Между тем Жан-Пьер положил телефонную трубку и выругался всеми известными ему ругательствами, а именно — двумя: «проклятый бог» и «дерьмовая дырка». Три дня назад его любовник, впавший в депрессию, покончил с собой, а тут ещё это унизительное, идиотское поручение карлицы — нетрудно выйти из себя. Впрочем, раздражение всегда шло на пользу его служебному рвению. Он тут же набрал номер директора тюрьмы, чтобы организовать встречу с чеченцем. То, что он услышал по телефону, заставило его с облегчением опуститься в рядом стоящее кресло и захлопать губами на выдохе.

Эпилог

После обеда заключённых выводили на получасовую прогулку в небольшой тюремный скверик, размером с детскую площадку. Из обрубленного ствола берёзы пробивались новые ветки с маленькими светло-зелёными листочками. Настороженность и открытая враждебность мультикультурного тюремного населения друг к другу мирно растворялась в запахе распустившейся сирени. Абдулла блаженно вдыхал терпкую свежесть душистого воздуха. После купания в холодной горной реке сёстры долго растирали шестилетнего Абдуллу махровым полотенцем, сменили его мокрые плавки на сухие трусики, потом все втроём надели сандалии и стали спускаться по тропинке к шоссе. Редкие разноцветные «Жигули» сверху казались добрыми драгоценными жучками. Невидимые счастливые родители с радостными детьми сидели в этих автомобилях. Рядом с ним на скамейке сидел вор в законе Джабраил и рассказывал ему об окружающих тюремных обитателях. Вон там, среди бритых, коричневых, лоснящихся на солнце голых голов чернокожих, — гранёный череп Патриса, главаря банды «Чёрных ангелов». А вон тот усатый игрок в нарды — албанец Фатмир, на протяжении нескольких лет получавший пособия для неимущих одновременно в семи городах Бельгии. Он убил ножом социальную работницу, раскрывшую махинацию. А вон тот молодой красавчик с широкой улыбкой и маслянисто-чёрными глазами, завязавший живую беседу с надзирателем, — это марокканец Хусейн, зарезавший из ревности двух своих жён, привезённых из Марокко. Он скоро освободится и поедет за третьей.

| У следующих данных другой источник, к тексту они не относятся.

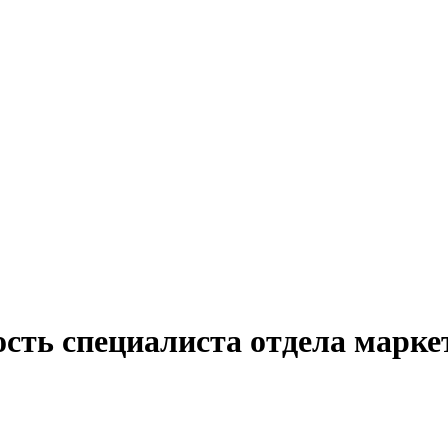
ость специалиста отдела марке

Когда заключённые возвращались с прогулки, вахтёр на входе вручил Абдулле письмо. Конверт сверкнул знакомым почерком дочери. Ещё в коридоре, на ходу, он разорвал конверт и на одном дыхании прочитал небольшое полустраничное письмо. «Моя мама призналась мне, что ты не мой отец… ты кровожадный убийца. Мой друг купил мне пистолет, и если ты когда-нибудь приблизишься к нашему дому, я пристрелю тебя, как бешеную собаку…» Абдулла попытался скомкать письмо в руке. Но пальцы его разжались, лицо побагровело, он упал на каменный пол, глазные яблоки закатились, как бы пытаясь заглянуть внутрь черепа.

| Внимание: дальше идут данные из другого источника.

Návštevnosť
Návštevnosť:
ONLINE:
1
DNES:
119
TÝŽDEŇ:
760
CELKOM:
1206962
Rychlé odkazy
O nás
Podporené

Месяц спустя в зале прибытия аэропорта Домодедово стюардесса с нежным взглядом, напряжённой улыбкой и золотистыми завитками выкатила в толпу встречающих коляску с парализованным чеченцем.

— Юсупов Абдулла, Абдулла Юсупов, — выкрикивала она мягким грудным голосом.

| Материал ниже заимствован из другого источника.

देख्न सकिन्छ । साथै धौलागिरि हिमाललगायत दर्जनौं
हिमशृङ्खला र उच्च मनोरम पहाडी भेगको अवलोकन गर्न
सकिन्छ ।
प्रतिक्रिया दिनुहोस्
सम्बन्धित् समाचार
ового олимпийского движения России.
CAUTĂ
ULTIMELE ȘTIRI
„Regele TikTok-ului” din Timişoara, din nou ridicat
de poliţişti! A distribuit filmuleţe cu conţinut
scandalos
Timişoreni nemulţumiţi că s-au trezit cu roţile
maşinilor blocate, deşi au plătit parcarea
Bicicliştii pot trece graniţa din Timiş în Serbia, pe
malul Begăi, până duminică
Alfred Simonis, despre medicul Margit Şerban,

Две пожилые женщины откликнулись, назвались сёстрами, склонились и принялись целовать худое, наполовину помертвелое лицо Абдуллы. Из его груди вырвалось радостное мычание, а по его щекам, покрытым седой щетиной, прокатились две слезы. Сёстры взялись с двух сторон за ручки коляски, поблагодарили стюардессу и медленно направились к выходу.